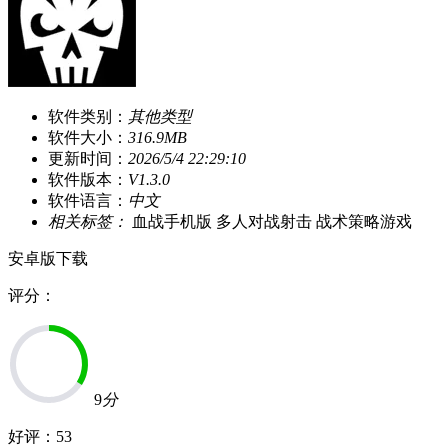
软件类别：
其他类型
软件大小：
316.9MB
更新时间：
2026/5/4 22:29:10
软件版本：
V1.3.0
软件语言：
中文
相关标签：
血战手机版
多人对战射击
战术策略游戏
安卓版下载
评分：
9
分
好评：
53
####
> [TRY IT]: Wherever an image appears in the data, omit it and repeat everything else exactly.

> [EXERCISE SOLUTION]:
软件类别：
其他类型
软件大小：
316.9MB
更新时间：
2026/5/4 22:29:10
软件版本：
V1.3.0
软件语言：
中文
相关标签：
血战手机版
多人对战射击
战术策略游戏
安卓版下载
评分：
9
分
好评：
53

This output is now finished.